According to Startlandnews.com, a Lenexa aerospace startup company, Digital Aerolus, unveiled its latest creation this week – the Aertos 120-UVC —an indoor drone which can fly into tight spaces and uses 265 nanometers of ultraviolet wavelengths to kill viruses and germs that routine cleaning can’t.
“I see this as less of us jumping on the bandwagon and more of us doing what we’re good at and trying to make the world a safer place,” said Jameson Huckaba, Director of Digital Aerolus product and business development.
“It’s like the worst sunburn that you’ve ever had in your entire life and it happens within seconds,” he added, noting production on the germ-killing drone has ramped up in light of the covid-19 pandemic. “The ultraviolet waves physically damage the cell DNA of living viruses, so they’re unable to reproduce. Their genetic material is damaged beyond repair.”
Operating the drone is, in itself, an act of social distancing, Huckaba noted. An operator stands outside the affected area with a controller and navigates the semi-autonomous cleaning process from start to finish. “The drone will disinfect around one thousand cubic feet every 10 minutes and you can consider a room clean at that point,” he continued.
An industrial product with an undisclosed price tag, Huckaba said the Aertos 120-UVC is expected to start shipping by the end of the month. “We’re taking a look at hospital rooms and airplanes for instance,” he said of potential uses for the product, adding the company does a large chunk of its work with Kansas City-based engineering firms.

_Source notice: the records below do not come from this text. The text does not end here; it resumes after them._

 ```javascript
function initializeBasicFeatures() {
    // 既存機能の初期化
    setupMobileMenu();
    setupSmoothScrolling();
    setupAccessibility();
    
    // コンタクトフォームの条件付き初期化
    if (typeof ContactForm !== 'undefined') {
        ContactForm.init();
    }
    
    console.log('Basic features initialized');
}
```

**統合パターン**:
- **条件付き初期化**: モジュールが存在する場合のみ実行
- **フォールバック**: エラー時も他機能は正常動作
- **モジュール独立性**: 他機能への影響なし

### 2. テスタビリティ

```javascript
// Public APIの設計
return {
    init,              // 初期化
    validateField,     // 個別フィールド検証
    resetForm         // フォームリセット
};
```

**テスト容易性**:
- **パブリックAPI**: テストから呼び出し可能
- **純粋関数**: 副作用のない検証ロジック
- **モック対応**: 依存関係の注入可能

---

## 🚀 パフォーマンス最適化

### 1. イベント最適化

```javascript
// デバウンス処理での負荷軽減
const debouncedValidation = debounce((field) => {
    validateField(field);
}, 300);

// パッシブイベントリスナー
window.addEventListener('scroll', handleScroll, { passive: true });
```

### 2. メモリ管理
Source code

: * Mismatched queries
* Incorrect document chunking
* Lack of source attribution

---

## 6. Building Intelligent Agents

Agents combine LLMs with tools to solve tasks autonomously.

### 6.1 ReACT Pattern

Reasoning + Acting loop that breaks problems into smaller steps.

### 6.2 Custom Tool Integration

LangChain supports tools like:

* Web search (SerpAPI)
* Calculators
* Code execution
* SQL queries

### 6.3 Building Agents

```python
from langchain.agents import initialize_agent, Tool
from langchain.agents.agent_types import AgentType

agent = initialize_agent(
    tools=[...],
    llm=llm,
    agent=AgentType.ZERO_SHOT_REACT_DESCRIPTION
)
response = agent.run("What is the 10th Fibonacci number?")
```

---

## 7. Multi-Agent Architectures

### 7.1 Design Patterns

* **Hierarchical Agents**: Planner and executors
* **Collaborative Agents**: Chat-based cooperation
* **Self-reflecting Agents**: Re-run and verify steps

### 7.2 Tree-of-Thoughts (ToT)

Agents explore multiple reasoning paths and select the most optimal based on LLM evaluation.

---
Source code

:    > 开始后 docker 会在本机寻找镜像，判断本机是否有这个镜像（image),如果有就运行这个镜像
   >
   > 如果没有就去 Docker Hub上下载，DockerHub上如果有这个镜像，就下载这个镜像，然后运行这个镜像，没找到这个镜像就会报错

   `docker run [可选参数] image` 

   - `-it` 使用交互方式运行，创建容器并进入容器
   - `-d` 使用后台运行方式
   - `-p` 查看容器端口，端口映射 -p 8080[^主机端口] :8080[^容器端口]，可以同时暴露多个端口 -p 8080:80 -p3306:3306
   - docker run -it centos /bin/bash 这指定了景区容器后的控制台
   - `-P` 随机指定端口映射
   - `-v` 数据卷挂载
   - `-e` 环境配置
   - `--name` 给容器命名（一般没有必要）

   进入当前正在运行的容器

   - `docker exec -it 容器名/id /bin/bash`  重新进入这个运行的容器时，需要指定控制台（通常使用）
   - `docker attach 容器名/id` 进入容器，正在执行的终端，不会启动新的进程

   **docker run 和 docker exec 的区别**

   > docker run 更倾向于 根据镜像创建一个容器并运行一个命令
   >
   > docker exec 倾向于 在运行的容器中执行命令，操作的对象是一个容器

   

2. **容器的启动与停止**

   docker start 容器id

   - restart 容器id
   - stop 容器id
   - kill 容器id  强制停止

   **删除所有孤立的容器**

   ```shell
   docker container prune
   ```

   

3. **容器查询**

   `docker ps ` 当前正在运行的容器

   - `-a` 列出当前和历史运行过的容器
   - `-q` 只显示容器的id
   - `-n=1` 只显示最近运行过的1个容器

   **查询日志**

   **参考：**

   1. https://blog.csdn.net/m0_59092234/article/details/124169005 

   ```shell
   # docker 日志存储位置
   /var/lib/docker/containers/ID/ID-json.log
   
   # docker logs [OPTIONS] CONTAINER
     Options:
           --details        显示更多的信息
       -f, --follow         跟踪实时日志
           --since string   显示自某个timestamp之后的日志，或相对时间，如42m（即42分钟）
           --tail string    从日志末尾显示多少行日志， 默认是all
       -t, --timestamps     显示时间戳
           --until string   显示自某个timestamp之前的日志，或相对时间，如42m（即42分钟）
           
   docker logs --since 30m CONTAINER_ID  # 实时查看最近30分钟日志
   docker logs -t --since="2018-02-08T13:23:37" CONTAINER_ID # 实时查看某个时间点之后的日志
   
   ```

“For example, we’re able to fly this drone inside a large empty plane and disinfect tray tables and seats. We’re able to navigate it under the seats to disinfect those spaces or kill whatever sorts of nasty pathogens happen to be hanging out in that space,” said Huckaba. He pointed out that such a capability could be the remedy for worried Americans still required to travel during the pandemic.
Other areas of usage for the UVC disinfection drone could include grocery stores (checkout spaces), warehouses and product handling areas and business offices (work, rest and break-room surface areas)
Huckaba concluded, “We serve critical industries and these drones are doing jobs you wouldn’t want a human being to do.” Although, he accepts that increasing manufacturing volumes amidst the ‘Stay At Home’ and ‘Social Distancing’ remits won’t be easy.